The “Best Package” needs to be more than just an add-on to the “Better Package”, it needs to be the best service you are capable of delivering. This is where you may want to include services offered by other professionals or very personalized one on one face time on a regular basis. Don’t be afraid to charge a premium price!
The person that will purchase this package wants value for their dollar and not a discount price. I cannot caution you enough that this is where you want to put on your A-Game because you can really make a name for yourself or totally discredit your reputation. It is very rare that you will sell this package to the general population. This brings you into a whole different market.
It may seem somewhat frivolous to have this as an offering. But it is there more as a psychological tool than anything else. It will make your “Better Package” seem much more reasonable by comparison. The average consumer will think; “wow that is way more than I want to spend perhaps the “Better Package” is more my speed”. The “Better Package” obviously should be a big profit center for your training business. If you market it right and carefully price it you will do quite well even if you never sell the “Best Package” to anyone.
Presenting the Quote
Once you have met with the client, discussed their individual goals and told them about your service you will need to present them with a price quote. When you prepare your quote you should include a price for all three levels of service.

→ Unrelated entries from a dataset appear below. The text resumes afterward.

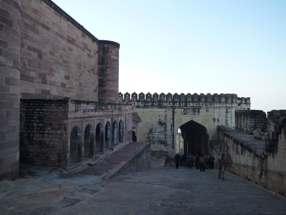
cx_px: 143
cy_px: 108
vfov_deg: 46.8
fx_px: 248
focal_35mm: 30
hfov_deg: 60.0
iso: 160
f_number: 3.2
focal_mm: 4.4
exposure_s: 1/500
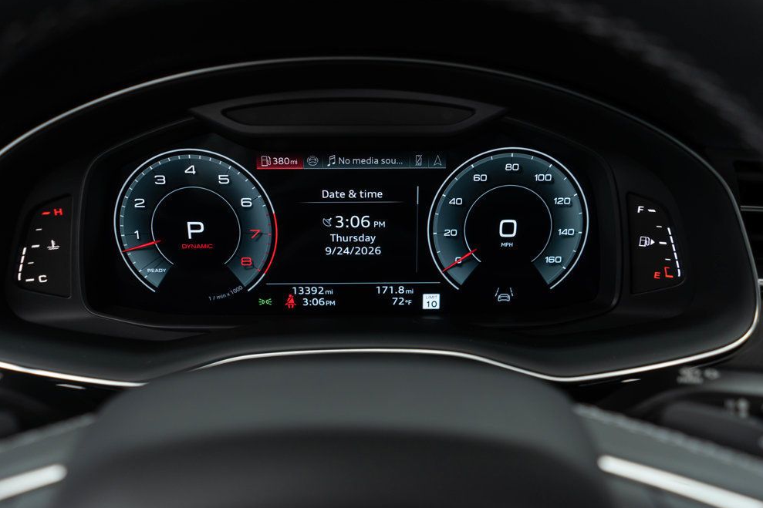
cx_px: 382
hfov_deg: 63.7
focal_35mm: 29
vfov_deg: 44.9
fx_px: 614
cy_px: 248
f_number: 3.2
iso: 640
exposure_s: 1/50
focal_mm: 28
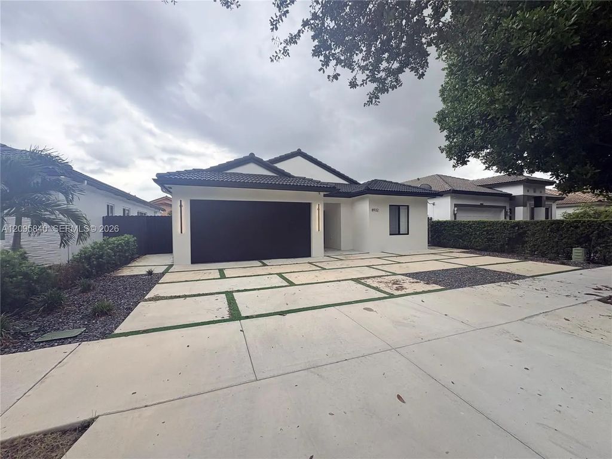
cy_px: 230
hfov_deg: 102.1
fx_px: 248
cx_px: 306
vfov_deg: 85.7
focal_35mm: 14
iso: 64
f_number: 2.2
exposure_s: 1/756
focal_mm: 2.22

Hand your quote to the prospect and ask them politely to look it over and let them know that you will gladly answer any questions.
At this point you don’t want to say a single word unless you are asked a question.
There will be a real temptation to fill in the silence with reasons to hire you but if you do it will be the death of your sale. Count to 30 in your head and then 30 again so that you realize not that much time is actually passing. It’s all perception from nerves.
Allow the customer some uninterrupted time to deliberate or when you try to talk them into a sale they will shut you right down. Let them look over the quote until it looks like they have finished reading it.
Once they have had time to deliberate you ask them, “Which package are you are interested in?”. They will either decide to buy one of your three packages or decline. If they decline you need to determine why. Ask them if it is a matter of cost. Let them know that you would really like to work with them but obviously you can’t do it for free.
One Last Chance!
Let the customer know that somewhere between free and your “Good Package” there has to be a price that would be affordable. Ask them what that might be for them. Now, remember the price point you secretly hid in your desk? Be prepared to offer them a package that fits their needs slightly below the “good package” but above your bottom line.
If they are not willing to go with that price point than you simply cannot do business with them and make a profit. Be gracious, thank them for their time and get on with your day. There are some customers that will cost you money to do business with and will not help you to grow your business. Generally the people that pay the least expect you to provide them with the most. Not everyone is a match.
Sell Your Passion for Fitness
If you bring your passion with you to work you will always be in good company. You became a personal trainer because you have a passion for fitness. People don’t want to do business with you because you are an effective sales person. The reason they are there in the first place is that they want to be a part of the circle of influence of an inspirational trainer and gain from that expertise. If you fumble a bit at your sales presentation but show them a genuine love for fitness you will still gain clients. Be a fitness enthusiast first and the sales will follow.